Not that I can talk too much. I’d already seen the episode.


** “…to get to our Bologna flight.”: Along the way, I saw a group of African men in blue cotton clothing with white wraps on their heads sitting close to a security checkpoint, resting. Two or three of them were sleeping, but the rest were keeping watch over the stuff at their feet – including woven hats with feathers around the top and trim. Anyone know what this particular group would be called, out of curiosity?


*** “We landed…”, Wherein I recount a Humorous Happening: Most of us hadn’t been to the bathroom since the Houston-Paris flight (or even before that), when we were told we could finally have time to go to the bathroom. A bunch of us went inside to go and saw the door with the man, woman, and handicap sign above the door. Thank God it wasn’t unisex, but the doors weren’t really marked. We saw women wandering in and followed them. As I was leaving the bathroom, I accidentally bumped into a girl. I saw excuse me, but got no response. I kept going straight ahead when I found myself in another bathroom. A man was washing his hands. Greatly puzzled, I turned around and ran out the door, where the girl I had bumped into was pointing at the exit. I think she meant to do that.
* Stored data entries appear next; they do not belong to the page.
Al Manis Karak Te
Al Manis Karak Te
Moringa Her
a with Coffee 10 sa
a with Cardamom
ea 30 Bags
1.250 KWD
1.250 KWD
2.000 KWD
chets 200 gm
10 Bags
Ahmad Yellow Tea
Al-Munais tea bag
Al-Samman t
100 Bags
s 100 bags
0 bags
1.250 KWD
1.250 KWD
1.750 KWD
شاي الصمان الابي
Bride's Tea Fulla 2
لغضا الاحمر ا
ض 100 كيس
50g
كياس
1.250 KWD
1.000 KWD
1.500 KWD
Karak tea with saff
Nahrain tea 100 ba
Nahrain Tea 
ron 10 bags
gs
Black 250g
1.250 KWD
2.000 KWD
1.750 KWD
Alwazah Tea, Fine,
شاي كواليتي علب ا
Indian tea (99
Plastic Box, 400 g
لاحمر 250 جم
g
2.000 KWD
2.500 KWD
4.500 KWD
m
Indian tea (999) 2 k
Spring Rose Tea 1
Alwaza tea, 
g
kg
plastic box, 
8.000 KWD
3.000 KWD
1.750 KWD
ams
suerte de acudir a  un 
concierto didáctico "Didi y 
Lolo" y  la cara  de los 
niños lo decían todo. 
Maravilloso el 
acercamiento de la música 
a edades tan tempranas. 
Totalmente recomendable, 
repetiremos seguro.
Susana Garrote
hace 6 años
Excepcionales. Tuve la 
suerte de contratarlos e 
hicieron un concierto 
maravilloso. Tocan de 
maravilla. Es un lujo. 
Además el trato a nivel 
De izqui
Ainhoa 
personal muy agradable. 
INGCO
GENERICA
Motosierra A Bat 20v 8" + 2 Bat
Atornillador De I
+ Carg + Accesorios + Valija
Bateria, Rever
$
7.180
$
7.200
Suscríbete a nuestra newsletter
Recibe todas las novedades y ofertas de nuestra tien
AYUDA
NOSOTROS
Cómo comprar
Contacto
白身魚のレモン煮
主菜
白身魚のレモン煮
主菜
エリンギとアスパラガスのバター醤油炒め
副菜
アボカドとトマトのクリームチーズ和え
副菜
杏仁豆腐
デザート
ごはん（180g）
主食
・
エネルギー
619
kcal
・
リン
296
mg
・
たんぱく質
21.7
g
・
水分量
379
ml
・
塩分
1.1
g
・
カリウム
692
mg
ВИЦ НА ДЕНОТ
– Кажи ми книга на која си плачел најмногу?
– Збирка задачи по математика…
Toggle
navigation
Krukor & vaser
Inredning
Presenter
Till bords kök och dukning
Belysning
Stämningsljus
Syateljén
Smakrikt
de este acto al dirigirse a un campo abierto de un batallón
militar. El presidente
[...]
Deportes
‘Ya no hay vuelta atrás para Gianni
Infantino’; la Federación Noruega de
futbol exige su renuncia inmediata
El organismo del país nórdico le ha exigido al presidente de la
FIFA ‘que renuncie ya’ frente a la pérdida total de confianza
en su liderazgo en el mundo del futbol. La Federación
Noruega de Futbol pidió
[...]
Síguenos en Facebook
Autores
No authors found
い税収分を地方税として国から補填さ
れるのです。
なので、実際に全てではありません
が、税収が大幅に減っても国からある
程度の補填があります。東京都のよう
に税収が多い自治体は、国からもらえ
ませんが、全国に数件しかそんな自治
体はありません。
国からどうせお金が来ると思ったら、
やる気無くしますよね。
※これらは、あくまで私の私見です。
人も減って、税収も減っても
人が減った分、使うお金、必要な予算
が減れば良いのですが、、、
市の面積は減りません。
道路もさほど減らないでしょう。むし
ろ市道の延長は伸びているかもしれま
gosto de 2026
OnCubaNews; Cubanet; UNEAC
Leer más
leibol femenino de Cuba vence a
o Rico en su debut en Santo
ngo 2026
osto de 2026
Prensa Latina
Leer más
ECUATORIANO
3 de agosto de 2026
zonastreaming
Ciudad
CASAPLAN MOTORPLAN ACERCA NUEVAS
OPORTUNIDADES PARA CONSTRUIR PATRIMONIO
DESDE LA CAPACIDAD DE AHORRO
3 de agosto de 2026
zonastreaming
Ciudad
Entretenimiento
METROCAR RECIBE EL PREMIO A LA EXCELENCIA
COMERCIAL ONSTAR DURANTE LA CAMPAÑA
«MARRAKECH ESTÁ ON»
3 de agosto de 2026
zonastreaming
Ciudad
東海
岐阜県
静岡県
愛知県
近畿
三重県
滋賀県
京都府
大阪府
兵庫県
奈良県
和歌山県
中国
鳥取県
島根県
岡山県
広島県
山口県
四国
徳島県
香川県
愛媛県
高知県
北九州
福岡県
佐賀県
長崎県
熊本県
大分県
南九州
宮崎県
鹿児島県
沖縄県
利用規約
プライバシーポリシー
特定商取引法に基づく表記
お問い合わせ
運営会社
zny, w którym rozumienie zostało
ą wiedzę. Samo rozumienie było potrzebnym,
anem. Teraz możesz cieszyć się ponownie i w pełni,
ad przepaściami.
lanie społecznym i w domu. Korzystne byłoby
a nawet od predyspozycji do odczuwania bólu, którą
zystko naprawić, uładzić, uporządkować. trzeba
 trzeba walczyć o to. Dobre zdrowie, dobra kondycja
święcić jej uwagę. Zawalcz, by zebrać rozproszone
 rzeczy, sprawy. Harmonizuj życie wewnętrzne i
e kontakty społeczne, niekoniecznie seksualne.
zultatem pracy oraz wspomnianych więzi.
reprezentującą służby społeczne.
**** “….and specifically aim for Americans.”: But the pedestrians are quite nice. They at least smile and speak. It’s like a crazy juxtaposition of New York taxi drivers (complete with language difference) and Arkansan folk (complete with different polite language). Interestingly, and somewhat oddly, enough, they can be extremely nice: The sidewalks are pretty narrow, like everything else, and a group of older men were blocking the whole thing. Going around them and squeezing past bikes and cars, I said “Scuzzi, scuzzi” (when in doubt, be apologetic: even if they don’t understand why you are, they at least know you’re trying not to offend them), when one of the men smiled at us (or me, I’m not sure – I was the only one speaking, though), and said, “Scuzzi, Cara!”


Well? Look it up. I’m not going to tell you.
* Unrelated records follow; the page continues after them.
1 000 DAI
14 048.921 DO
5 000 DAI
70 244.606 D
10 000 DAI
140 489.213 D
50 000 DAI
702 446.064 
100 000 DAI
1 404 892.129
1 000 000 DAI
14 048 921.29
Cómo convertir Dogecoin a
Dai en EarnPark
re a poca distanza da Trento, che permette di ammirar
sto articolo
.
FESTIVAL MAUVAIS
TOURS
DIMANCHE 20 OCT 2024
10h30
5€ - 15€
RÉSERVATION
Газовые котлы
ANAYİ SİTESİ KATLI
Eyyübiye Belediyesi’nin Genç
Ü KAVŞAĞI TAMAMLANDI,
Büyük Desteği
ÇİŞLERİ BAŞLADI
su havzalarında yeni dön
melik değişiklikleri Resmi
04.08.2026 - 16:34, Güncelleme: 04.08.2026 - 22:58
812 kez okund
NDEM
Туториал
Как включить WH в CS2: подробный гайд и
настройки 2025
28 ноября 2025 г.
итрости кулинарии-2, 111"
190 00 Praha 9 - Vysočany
Also, shop vendors are nice. Well, of course they are, you say. Well, I say, they don’t have to be. Americans usually don’t try to meet them halfway on the language barrier, so they can be pretty testy if they want. But this one man, a gelato operator (ice cream with fruit in it – mmhmm), smiled at me as I came up to his restaurant stand.


“Buonosera! Ice cream?”
“Yes… Si… Uh… yes.” He picks up the 4 Euro cup (which is nearly $6 USD).
“What kind of ice cream, eh?”
“Hmm… Melon?”
“Melon?”
“Si.”
“Melon! So good! What size?” I point to the 2 Euro size (which holds an ounce or two of ice cream). He groans, playfully I think. “Oh nooo! No good…. Not good enough!” I laugh, pay him with two Euro coins, and thank him.
“Grazzie!”
“Prego! Ciao!” he calls, waving after me.
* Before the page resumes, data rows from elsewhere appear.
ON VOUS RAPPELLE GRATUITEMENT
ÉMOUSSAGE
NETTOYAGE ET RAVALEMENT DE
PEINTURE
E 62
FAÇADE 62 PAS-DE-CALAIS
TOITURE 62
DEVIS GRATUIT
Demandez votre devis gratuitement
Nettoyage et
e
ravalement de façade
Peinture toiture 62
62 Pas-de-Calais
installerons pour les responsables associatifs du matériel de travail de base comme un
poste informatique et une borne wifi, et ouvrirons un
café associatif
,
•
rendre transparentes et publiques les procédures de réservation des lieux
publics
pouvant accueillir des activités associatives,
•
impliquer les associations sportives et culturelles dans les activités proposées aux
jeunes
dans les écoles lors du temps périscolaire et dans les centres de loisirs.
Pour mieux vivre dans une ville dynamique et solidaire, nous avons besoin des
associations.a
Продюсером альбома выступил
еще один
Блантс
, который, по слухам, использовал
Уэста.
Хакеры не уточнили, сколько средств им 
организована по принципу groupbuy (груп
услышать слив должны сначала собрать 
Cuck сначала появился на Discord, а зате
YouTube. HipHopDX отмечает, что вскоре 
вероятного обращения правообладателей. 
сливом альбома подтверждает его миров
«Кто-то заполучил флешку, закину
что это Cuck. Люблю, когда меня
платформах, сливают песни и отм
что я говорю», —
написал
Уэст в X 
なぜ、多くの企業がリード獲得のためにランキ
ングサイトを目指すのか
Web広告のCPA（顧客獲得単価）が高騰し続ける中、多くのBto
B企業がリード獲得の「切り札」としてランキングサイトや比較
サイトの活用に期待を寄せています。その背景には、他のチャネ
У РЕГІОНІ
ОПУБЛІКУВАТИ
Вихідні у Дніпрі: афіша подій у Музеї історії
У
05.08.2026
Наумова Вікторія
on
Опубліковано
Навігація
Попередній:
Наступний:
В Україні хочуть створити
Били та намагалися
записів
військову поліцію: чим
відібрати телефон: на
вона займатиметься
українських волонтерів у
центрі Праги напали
I’m going to make a point to go back, especially since he was so nice… and I dashed his hopes of getting a big cup. But all in all, those are the two best instances of nice strangers. The Italians are good people, I do believe (even though letsgo.com lists that between 1990 and 2000, 100+ women have been arrested on mafia charges).

4 Response to "Day 1"

Eric B Says:

Great, thanks. Now I have Mr. Roboto running through my head. I think about it everytime someone brings up the Duomo. Makes the survey students chuckle when you sing the some and replace domo with duomo though.

donnadb Says:

The Painted Veil.

Enjoy yourself -- I'll be reading!

Unknown Says:

Comment 4(?):

You have no idea how relieved I was to know that you made it alright. Did you get up and walk on the international flight like I told you to? I'm sorry it was awful, but they're never fun. :(

As for things being narrow... I hate to tell you, Honey, but everything in Europe is actually *normal* size. We just have to have things bigger to accomodate our huge selves back home. ^^'''

Sarah Says:

God! I miss Italia. Florence was by far my favorite place in Europe... besides maybe the German countryside. I love the narrow streets, the back alleys, and how, no matter how lost you might think you are, you're not. Oh, now I'm blue and jealous of you! Gelatto... just remembering is making my mouth water. I'm going to spend the rest of the night catching up with your blog and immersing myself in Italy! Love you!